**Work to complete**
Search the records that follow and extract every line containing the string "Winch".

**Dataset excerpts**
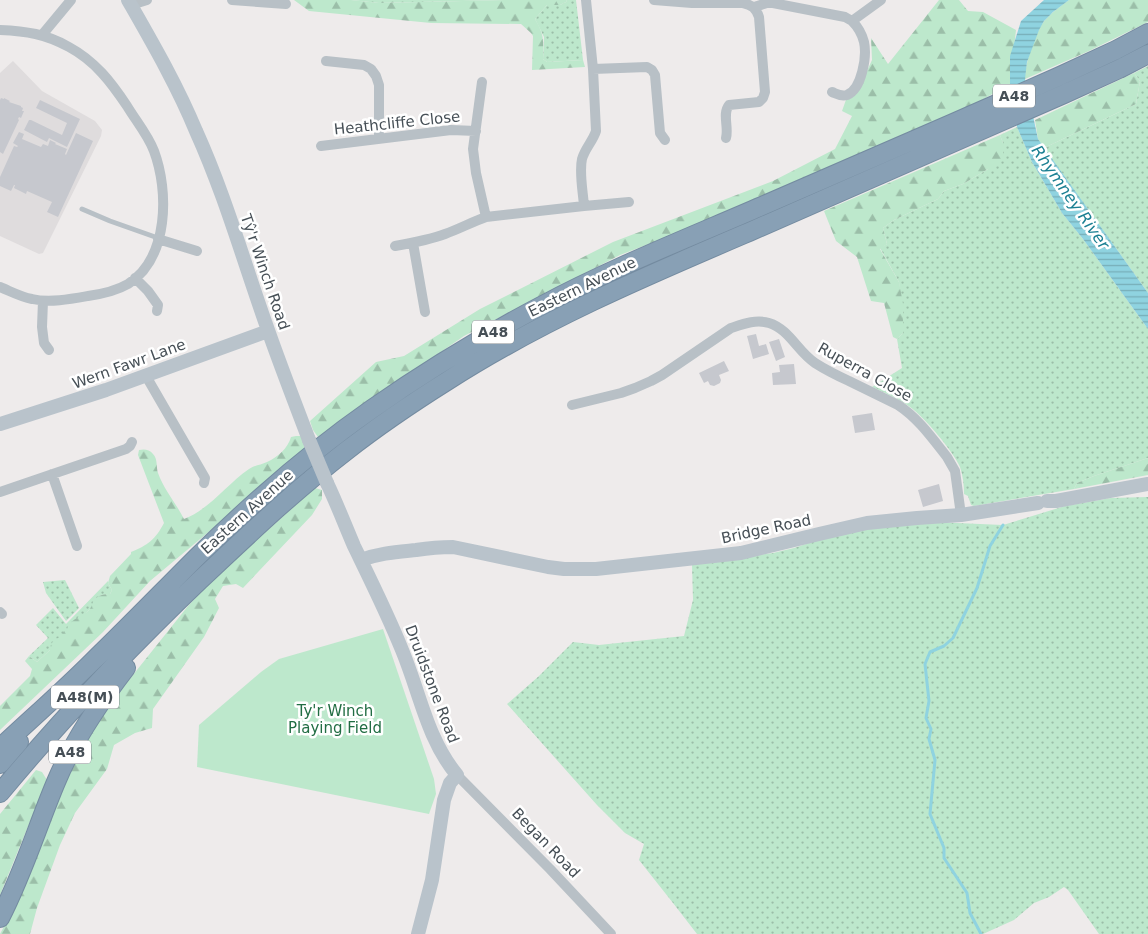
<svg xmlns="http://www.w3.org/2000/svg" width="1148" height="934" font-family="'DejaVu Sans',sans-serif">
	<style>
		.education { fill: #dfdcdd }
		.grass { fill: url(#grass-dots) }
		.forest { fill: url(#forest-firs) }
		.park { fill: #bde8cc }
		.water { fill: url(#water-rules) }
		.lines { fill: none; stroke-linecap: round; stroke-linejoin: round }
		.stream { stroke: #8fd3e0; stroke-width: 3 }
		.building { fill: #c6c8ce }
		.highway-casing { stroke: #748ba0; stroke-width: 20 }
		.lane { stroke: #b8c0c6; stroke-width: 5 }
		.street { stroke: #b8c0c6; stroke-width: 10 }
		.secondary { stroke: #b9c3cb; stroke-width: 14 }
		.highway { stroke: #88a0b5; stroke-width: 18 }
		.secondary-bridge { stroke: #b9c3cb; stroke-width: 14 }
		.labels { text-anchor: middle; stroke-width: 5; stroke-linejoin: round; paint-order: stroke }
		.shield { fill: #fff; stroke: #7e8489; stroke-width: 1 }
		.shield-label { font-size: 14px; font-weight: bold; fill: #464f56 }
		.street-label { font-size: 15px; fill: #464f56; stroke: #fff }
		.park-label { font-size: 15px; fill: #216d43; stroke: #fff }
		.water-label { font-size: 16px; font-style: italic; fill: #1c8093; stroke: #fff }
	</style>
	<defs>
		<pattern id="grass-dots" width="8" height="8" patternUnits="userSpaceOnUse" patternTransform="scale(1.25)"><rect width="8" height="8" fill="#bde8cc"/><path d="M2 2h.1M6 6h.1" fill="none" stroke="#9bbea8" stroke-width="1.8" stroke-linecap="round"/></pattern>
		<pattern id="forest-firs" width="22" height="20" patternUnits="userSpaceOnUse" patternTransform="scale(1.25)"><rect width="22" height="20" fill="#bde8cc"/><path d="M5 1l3.5 6h-7zM16 11l3.5 6h-7z" fill="#9bbea8"/></pattern>
		<pattern id="water-rules" width="6" height="5" patternUnits="userSpaceOnUse" patternTransform="scale(1.25)"><rect width="6" height="5" fill="#8fd3e0"/><path d="M0 2.5h6" fill="none" stroke="#77aeb8"/></pattern>
	</defs>
	<rect width="100%" height="100%" fill="#eeebeb"/>
	<path class="education" d="M13 61 42 91 95 121 102 130 101 136 43 253 39 254 0 236V73Z"/>
	<path class="grass" d="M351 0H504L379 3Z
		M567 0H576L583 60 547 62 543 59 544 37 535 19 547 5H560L566 2Z
		M1148 66V293L1044 148 1136 104 1140 81 1134 73Z
		M1017 127 1032 162 1062 213 1083 239 1148 329V458L1094 476 1077 483 1074 489 974 506 971 505 968 496 964 494C964 485 963 476 960 467 953 451 925 418 910 407 899 399 885 393 872 387L902 368 897 339 903 333 899 282 880 248 887 244 883 228 894 220 938 199 944 191 963 184 988 169 1003 143 1000 135Z
		M1148 497V934H1099L1068 890 1064 887 1049 897 1034 903 1014 920 983 934H697L673 903 639 860 644 844 625 833 597 805 507 704 539 676 573 642 599 645 684 636 693 600 692 564 773 553 794 548 842 532 934 522 1003 525 1065 506 1111 498Z
		M65 580 79 608 66 621 46 593 43 582Z
		M108 581V583L112 590 110 594 101 595 91 608 67 631 64 636 50 650 37 662 29 656 48 638 36 625 53 608 66 624Z"/>
	<path class="forest" d="M294 0H351L379 3 504 0H567L566 2 560 5H547L535 19C545 36 543 40 543 59L547 62 583 60 585 67 532 70 533 36 531 33 521 24 431 23 309 11Z
		M939 0H959L968 11 983 12 1016 30 1010 84 959 113 895 138 709 221 620 255 464 336 318 437 313 430 310 421 376 362 404 356 480 309 613 242 773 181 835 149 852 116 842 111 847 97 860 86 872 60 871 38 888 64Z
		M1069 0H1148V22L1089 51 1025 79C1025 63 1035 32 1045 20 1052 12 1061 6 1069 0Z
		M1134 73 1140 81 1136 104 1044 148 1038 139 1035 120Z
		M1000 135 1003 143V160L963 184 944 191 938 199 894 220 883 228 887 244 880 249 899 282 903 304V333L897 339 893 337 884 303 871 301 857 257 836 241 824 211Z
		M296 436H302L306 445 297 458 150 581 103 632 0 730V706L30 676 32 669 25 661 29 656 37 662 50 650C50 642 56 638 63 636V633L64 631 67 630C69 619 82 617 89 610 92 607 92 602 95 599 99 595 104 594 110 594L112 590 108 583 110 576 131 554V552C148 545 155 540 164 523L138 455 139 450C144 449 149 449 153 454 158 459 156 467 158 473 164 490 176 503 184 519 210 509 227 484 249 469 255 465 261 465 267 462 278 457 288 448 291 437Z
		M1148 458V475L1074 489 1077 483 1094 476Z
		M315 488 322 490V499L312 515 243 588 236 584 223 586 215 599 219 608 204 637 153 709 152 728 135 733 114 745 107 769 75 813 60 845 37 908 30 934H0L9 917 53 809 79 750 109 705 188 606 217 575Z
		M36 770 42 772 47 780 0 895V814Z"/>
	<path class="park" d="M383 629 434 779 436 794 429 814 197 767 199 725 261 672 279 659Z"/>
	<path class="water" d="M1044 0H1069L1053 12 1044 21 1039 30 1027 62 1025 79 1038 139 1148 293V329L1083 239 1062 213 1032 162 1017 127 1010 84V56L1021 21Z"/>
	<g class="lines">
		<path class="stream" d="M981 934 970 913 967 893 944 858V848L930 814 935 760 929 739 931 729 926 718 929 701 925 664 930 652 944 646 953 638 977 588 990 546 1003 525"/>
	</g>
	<path class="building" d="M1 98 4 99V98L10 101 9 102 21 106V107L23 108 22 111H24L21 118 19 117 18 119 19 120 3 154 0 152V100Z
		M40 100 80 119 67 147 49 138 47 142 24 130 29 120H31L62 135 67 123 36 108Z
		M19 132 24 134 22 139 41 147 43 144 48 146 50 140 56 143 55 144 67 149 65 154 66 155 76 133 93 141 58 217 47 212 52 202 27 191 26 194 14 188 15 185H14L11 191 0 186V177L14 146 17 147 18 146 13 143Z
		M756 334 759 346 766 344 769 354 753 359 747 336Z
		M779 339 785 357 776 361 769 342Z
		M724 361 729 371 719 375 721 380 720 383 714 386 710 385 708 381 704 383 699 373Z
		M794 364 796 384 773 385 772 373 780 372 779 365Z
		M872 413 875 430 855 433 852 416Z
		M939 484 943 501 923 507 918 490Z"/>
	<g class="lines">
		<defs>
			<path id="highway" d="M0 748C31 719 63 691 93 661 128 627 162 592 197 557 251 504 309 453 372 409 426 371 482 337 541 306 612 268 688 238 762 206 861 163 961 120 1060 76L1116 50 1148 33
				M0 764 19 742
				M0 793C62 718 130 647 200 580 247 536 294 491 346 451 378 426 412 403 447 381 542 320 646 276 749 232 854 186 959 140 1064 94L1119 69 1148 54
				M0 918C23 874 37 827 56 782 73 741 99 703 126 668"/>
		</defs>
		<use href="#highway" class="highway-casing"/>
		<path class="lane" d="M82 209 110 221 158 238"/>
		<path class="street" d="M232 0 286 4
			M654 0 692 3H743C752 5 756 8 759 17L765 92 763 98 759 102 729 105C722 114 729 127 726 138
			M131 5 147 0
			M754 7 767 3H773L845 17 852 21 881 0
			M0 30C26 31 46 34 69 47 95 61 111 82 127 106 136 121 148 135 154 151 169 191 169 258 128 284 116 291 102 294 88 296 71 299 49 303 32 299 21 297 10 291 0 287
			M42 35 71 0
			M326 61 364 65 371 69 376 76 379 85V138
			M593 69 647 67 652 70 655 75 660 133 665 140
			M482 82 473 149 476 173 486 217
			M832 92C837 94 841 97 847 95 862 89 867 56 864 42 862 34 858 27 852 21
			M321 146 451 130 476 131
			M584 206C583 192 579 172 582 159 585 148 593 141 596 131L593 69 586 0
			M158 239 197 251
			M413 243 425 312
			M395 246C412 243 429 240 445 234 459 229 472 222 486 217L584 206 629 202
			M135 278 148 291 158 305 157 311
			M43 301 42 327 44 343 49 350
			M146 376 205 478 204 483
			M572 405 621 393 635 388 651 381 662 375 731 328C743 324 756 319 769 323 789 329 798 352 815 363 826 370 838 376 849 381 865 389 882 397 898 405 918 418 932 438 947 457L955 471 961 515
			M52 474 77 546
			M0 492 126 449 130 446 132 442
			M0 612 2 614
			M457 775 550 869 611 934"/>
		<path class="secondary" d="M128 0C152 42 177 85 196 131 225 195 244 263 268 330 281 367 295 403 309 440
			M0 424 106 390 268 331
			M327 483C337 504 345 525 354 546 371 581 388 615 402 650 420 693 427 739 457 775L450 783 444 800 432 880 418 934
			M1047 501H1056L1148 484
			M361 560C380 553 397 552 416 550 429 548 440 547 453 547L548 567 564 569H596L741 553 819 534 867 523 917 518 961 515 1038 503"/>
		<use href="#highway" class="highway"/>
		<path class="secondary-bridge" d="M309 440 327 483"/>
	</g>
	<g class="labels">
		<g class="shield">
			<rect x="993" y="84.5" width="42" height="23" rx="4"/>
			<rect x="472" y="320.5" width="42" height="23" rx="4"/>
			<rect x="51" y="685.5" width="68" height="23" rx="4"/>
			<rect x="49" y="740.5" width="42" height="23" rx="4"/>
		</g>
		<g class="shield-label">
			<text x="1014" y="101">A48</text>
			<text x="493" y="337">A48</text>
			<text x="85" y="702">A48(M)</text>
			<text x="70" y="757">A48</text>
		</g>
		<g class="street-label">
			<text transform="translate(397 123) rotate(-6)" y="5">Heathcliffe Close</text>
			<text transform="translate(265 272) rotate(71)" y="5">Tŷ'r Winch Road</text>
			<text transform="translate(582 287) rotate(-26)" y="5">Eastern Avenue</text>
			<text transform="translate(129 364) rotate(-20)" y="5">Wern Fawr Lane</text>
			<text transform="translate(865 372) rotate(29)" y="5">Ruperra Close</text>
			<text transform="translate(247 512) rotate(-42)" y="5">Eastern Avenue</text>
			<text transform="translate(766 529) rotate(-12)" y="5">Bridge Road</text>
			<text transform="translate(432 684) rotate(69)" y="5">Druidstone Road</text>
			<text transform="translate(546 843) rotate(46)" y="5">Began Road</text>
		</g>
		<g class="park-label">
			<text x="335" y="716">Ty'r Winch<tspan x="335" dy="17">Playing Field</tspan></text>
		</g>
		<g class="water-label">
			<text transform="translate(1071 197) rotate(55)" y="6">Rhymney River</text>
		</g>
	</g>
</svg>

**Task answer**
			<text transform="translate(265 272) rotate(71)" y="5">Tŷ'r Winch Road</text>
			<text x="335" y="716">Ty'r Winch<tspan x="335" dy="17">Playing Field</tspan></text>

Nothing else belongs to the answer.